Bertahun-tahun mereka menetap, berburu, bercocok-tanam, juga
mengembala sapi dan domba, masih ada satu pikiran yang mengusik
Amananunna: keturunan.
Keberlanjutan keturunan diperlukannya untuk melanjutkan tradisi
lisan, tapi Inanna tak lagi memberi restu pada mereka. Dia tak punya
anak perempuan yang bisa dikawinkan dengan putra-putranya. Tubuhnya
sendiri sudah mulai tua dan renta. Dia merasa perlu mengambil langkah
segera. Maka, diperintahkannya putra sulungnya, yang semakin hari
semakin gagah nan rupawan, mengawini perempuan dari kota terdekat.
Ilanumanna patuh dan bersicepat menjalankan tugas ayahandanya. Sial bagi
Ilalumanna, sebab si bungsu itu jadi dibebani tugas-tugas kakandanya.
Berminggu-minggu, berbulan-bulan, entah sudah berapa masa, Ilanumanna
tak juga pulang membawa pinangan. Ketika Amananunna mendatangi kota
tempat putranya berlabuh, si putra sulung tidak lagi memahami aksara dan
bahasa ayahandanya. Ilanumanna sudah menanggalkan aksara dan bahasa
ayahandanya demi cintanya pada satu perempuan. Amananunna cuma bisa
menyaksikan cucu-cucunya tanpa bisa menurunkan pengetahuan lisannya.
Telinga dan lidahnya kehilangan kuasa di tengah keturunannya sendiri.
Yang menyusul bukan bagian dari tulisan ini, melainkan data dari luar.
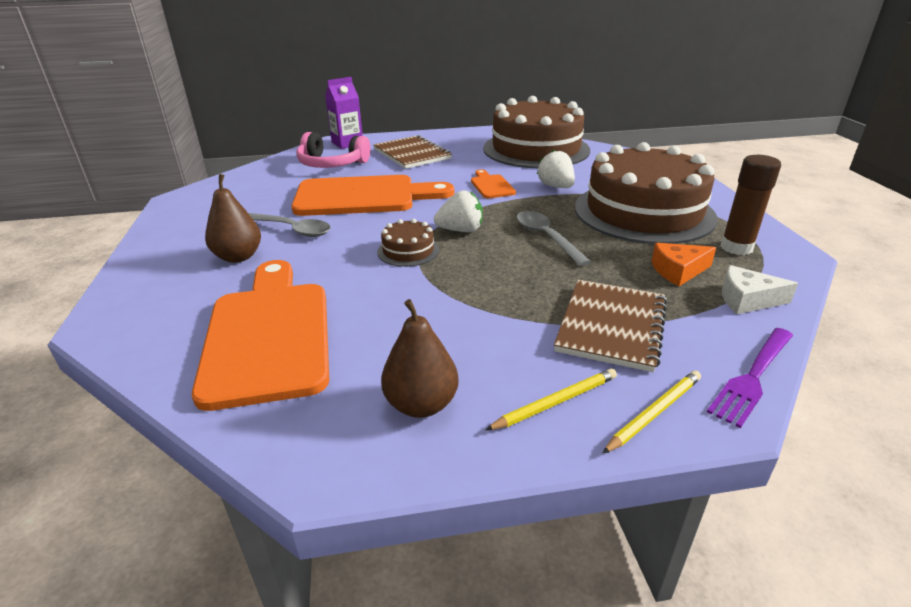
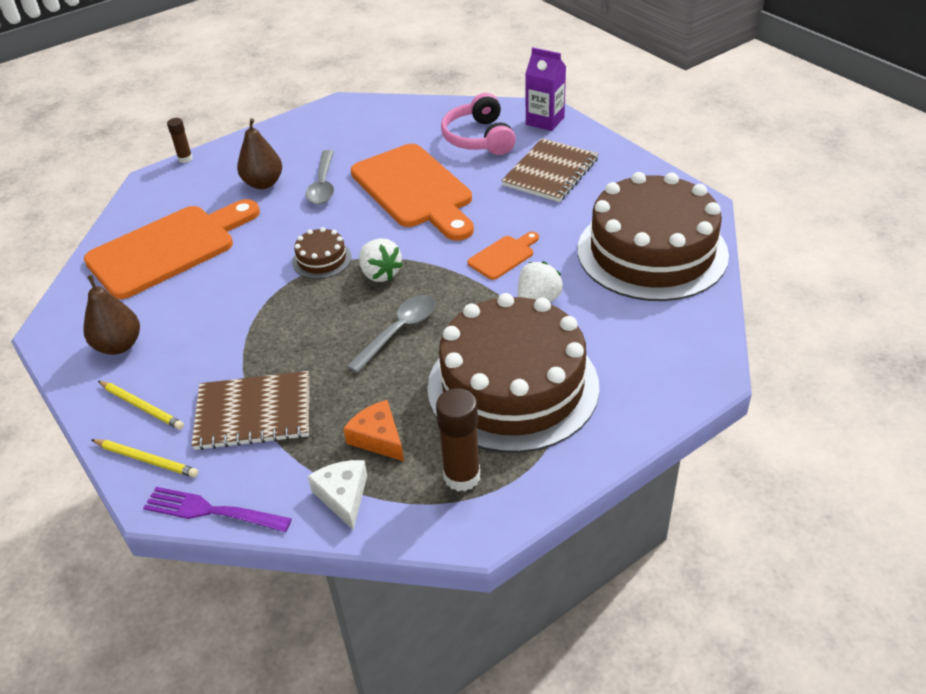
camera: 65 degrees right, 10 degrees up
none -> brown glue stick [167,118,193,163]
Amananunna pulang dengan harapan yang sudah lebur. Tersebab kerja
berlebihan yang bagai tak tertanggungkan, putra bungsunya semakin hari
semakin lemah dan pesakitan. Amananunna tak bisa melihat harapan pada si
bungsu. Betapapun, dia tidak ingin aksara dan bahasa ciptaannya lenyap
begitu saja. Amananunna menempuh cara terakhir. Pria renta itu mengukir
aksara-aksara bahasanya di ceruk-ceruk ngarai, pada bebatuan besar, juga
di dinding gua. Setidaknya, dengan cara itu dia bisa meninggalkan jejak
ciptaannya. (*)
Surakarta, 19-11-2012
Rio Johan, mahasiswa penyuka sastra dan film dan aktif di Komunitas Pawon, Surakarta.